Regarding the second issue, we have used relative measures of change to correct for baseline values of the study variables. This is common practice in etiologic studies, in the same way as exposure effects are measured by relative as opposed to absolute measures.5 Obviously, we agree that a fixed relative change can correspond to different absolute changes, depending on the baseline values. However, the existence of only 50 provinces (observations) precludes any meaningful analysis stratified by categories of baseline wine consumption.

Regarding the third issue, there is not a quadratic term in the model of the longitudinal analysis. It was removed from an initial model after we verified that in this case the quadratic term did not contribute to the description of the data.

There is no inconsistency in the results of the cross-sectional2 and longitudinal3 analyses. In the period 1964–1980, there has been a decline in wine consumption in Spain. This decline affected to a greater extent those provinces with higher consumption in 1964. Therefore, the decline has been more important in the provinces situated in the right part of the wine distribution, having a favorable effect on the CVD mortality of those provinces and therefore contributing to the decline in CVD mortality in Spain overall.

References

1. Rodríguez Artalejo F, Banegas JR, García Colmenero C, del Rey Calero J. Lower consumption of wine and fish as a possible explanation for higher ischemic heart disease mortality in Spain's Mediterranean region. Int J Epidemiol.. 1996;25:1196–1201.

2. Rodríguez Artalejo F, Guallar-Castillón P, Gutiérrez-Fisac JL, Banegas JR, del Rey Calero J. Socioeconomic level, sedentary lifestyle, and wine consumption as possible explanations for geographic distribution of cerebrovascular disease mortality in Spain. Stroke.. 1997;28:922–928.

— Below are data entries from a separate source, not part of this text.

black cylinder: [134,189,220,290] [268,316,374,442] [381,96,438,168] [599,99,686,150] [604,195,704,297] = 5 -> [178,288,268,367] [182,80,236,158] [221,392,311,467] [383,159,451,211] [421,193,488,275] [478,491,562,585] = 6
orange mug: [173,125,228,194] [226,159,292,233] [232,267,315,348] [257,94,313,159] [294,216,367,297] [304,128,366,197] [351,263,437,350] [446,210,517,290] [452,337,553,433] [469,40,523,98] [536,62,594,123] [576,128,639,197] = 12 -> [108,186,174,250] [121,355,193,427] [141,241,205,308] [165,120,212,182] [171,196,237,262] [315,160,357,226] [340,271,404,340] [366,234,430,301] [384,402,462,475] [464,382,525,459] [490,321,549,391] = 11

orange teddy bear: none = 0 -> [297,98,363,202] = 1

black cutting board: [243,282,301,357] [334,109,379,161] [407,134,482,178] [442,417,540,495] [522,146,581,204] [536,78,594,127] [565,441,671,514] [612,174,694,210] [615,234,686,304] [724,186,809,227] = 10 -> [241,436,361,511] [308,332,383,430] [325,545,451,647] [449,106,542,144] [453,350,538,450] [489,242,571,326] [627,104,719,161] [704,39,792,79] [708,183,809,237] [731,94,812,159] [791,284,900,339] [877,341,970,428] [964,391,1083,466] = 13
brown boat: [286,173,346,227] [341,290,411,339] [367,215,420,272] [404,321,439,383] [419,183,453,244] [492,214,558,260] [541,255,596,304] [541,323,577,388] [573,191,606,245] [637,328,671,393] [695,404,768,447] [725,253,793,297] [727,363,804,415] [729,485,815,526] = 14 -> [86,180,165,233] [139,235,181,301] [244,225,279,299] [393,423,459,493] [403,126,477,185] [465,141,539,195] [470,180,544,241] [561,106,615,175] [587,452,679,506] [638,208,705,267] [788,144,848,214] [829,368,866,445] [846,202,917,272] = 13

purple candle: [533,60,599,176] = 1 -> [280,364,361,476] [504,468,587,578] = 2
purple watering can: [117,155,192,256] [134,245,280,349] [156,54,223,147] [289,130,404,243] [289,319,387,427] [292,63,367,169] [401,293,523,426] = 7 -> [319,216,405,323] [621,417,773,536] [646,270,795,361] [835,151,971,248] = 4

3. Rodríguez Artalejo F, Guallar-Castillón P, Banegas Banegas, JR, de Andrés Manzano B, del Rey Calero J. Consumption of fruit and wine and the decline in cerebrovascular disease mortality in Spain (1975–1993). Stroke.. 1998;29:1556–1561.

4. Camargo CA Jr. Moderate alcohol consumption and stroke: the epidemiologic evidence. Stroke.. 1989;20:1611–1626.[Abstract/Free Full Text]

5. Greenland S, Rothman KJ. Relative versus absolute measures. In: Greenland S, Rothman KJ. Modern Epidemiology. 2nd ed. Philadelphia, Pa: Lippincott-Raven; 1998:51–52.